■ GOAL ■
Update these lines by replacing every "colour" with "color" and changing nothing else. Leave the pictures out of your answer.

■ RECORDS PROVIDED ■
***
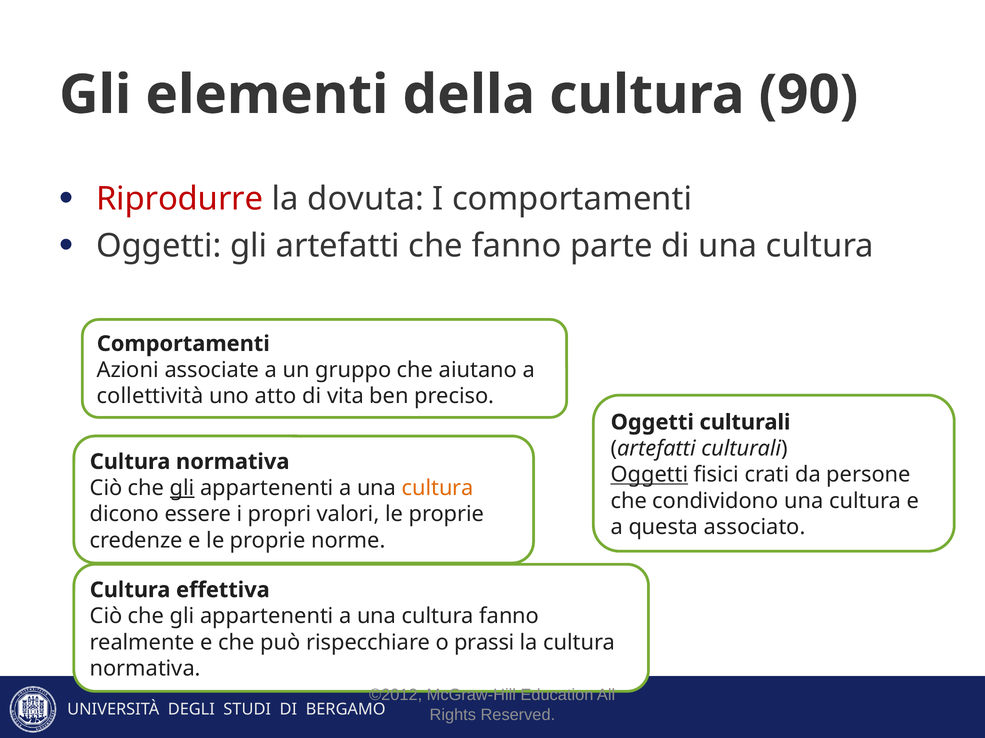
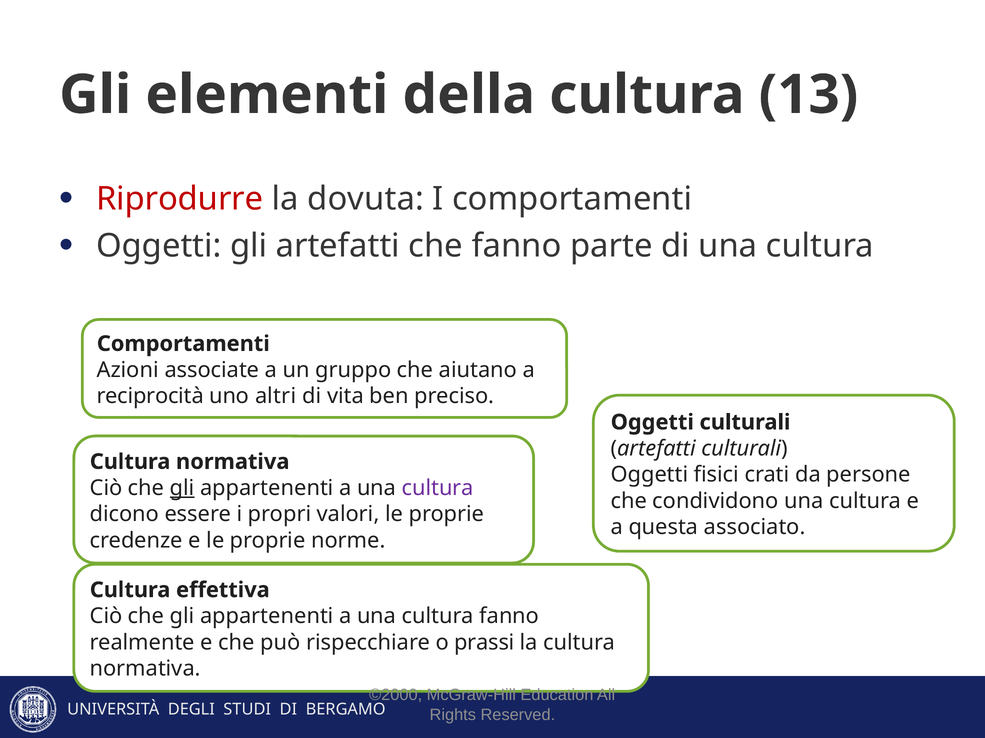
90: 90 -> 13
collettività: collettività -> reciprocità
atto: atto -> altri
Oggetti at (649, 475) underline: present -> none
cultura at (438, 488) colour: orange -> purple
©2012: ©2012 -> ©2000
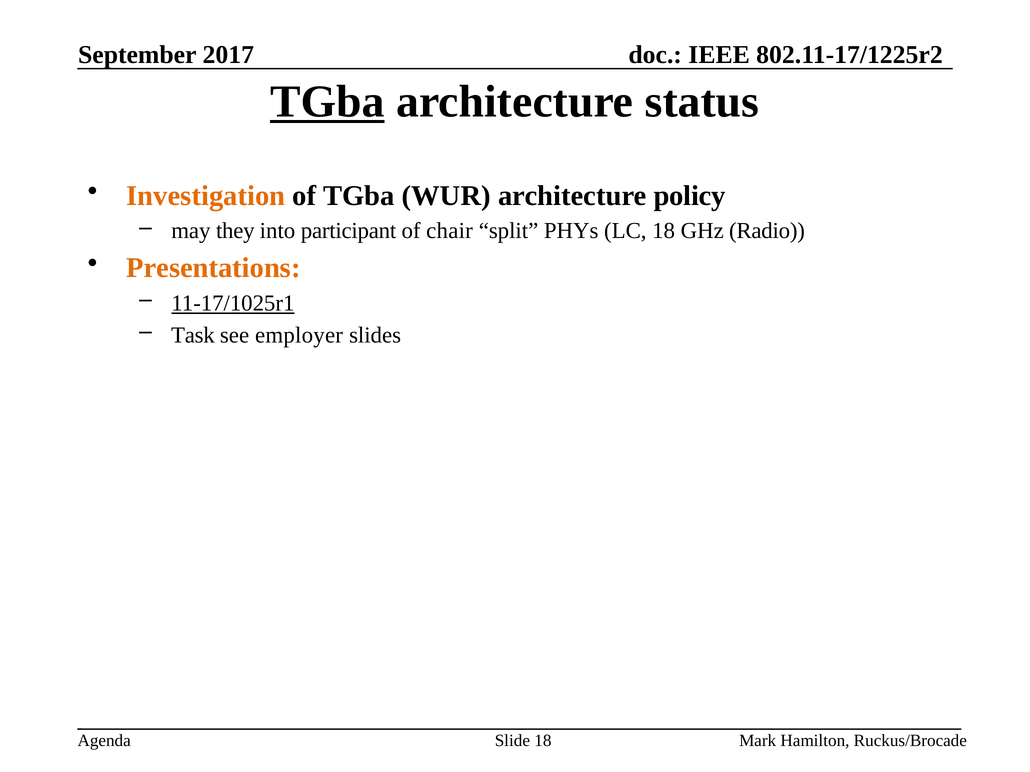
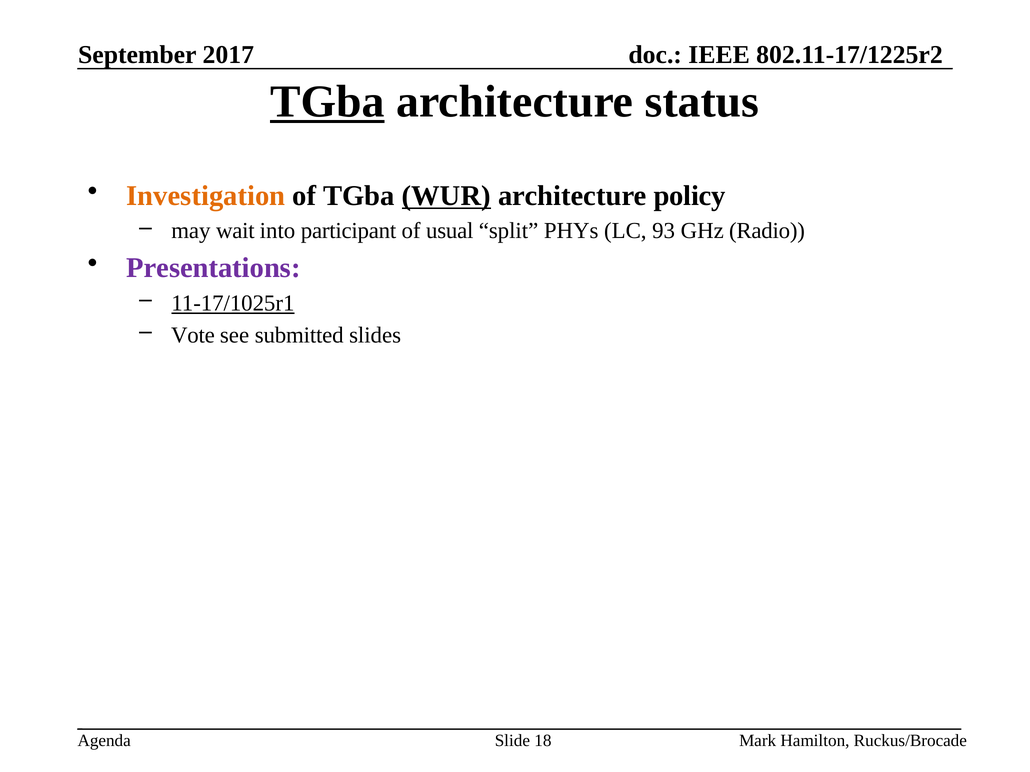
WUR underline: none -> present
they: they -> wait
chair: chair -> usual
LC 18: 18 -> 93
Presentations colour: orange -> purple
Task: Task -> Vote
employer: employer -> submitted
***
■ TASK RESPONSE ■
90: 90 -> 13
collettività: collettività -> reciprocità
atto: atto -> altri
Oggetti at (649, 475) underline: present -> none
cultura at (438, 488) color: orange -> purple
©2012: ©2012 -> ©2000
WUR underline: none -> present
they: they -> wait
chair: chair -> usual
LC 18: 18 -> 93
Presentations color: orange -> purple
Task: Task -> Vote
employer: employer -> submitted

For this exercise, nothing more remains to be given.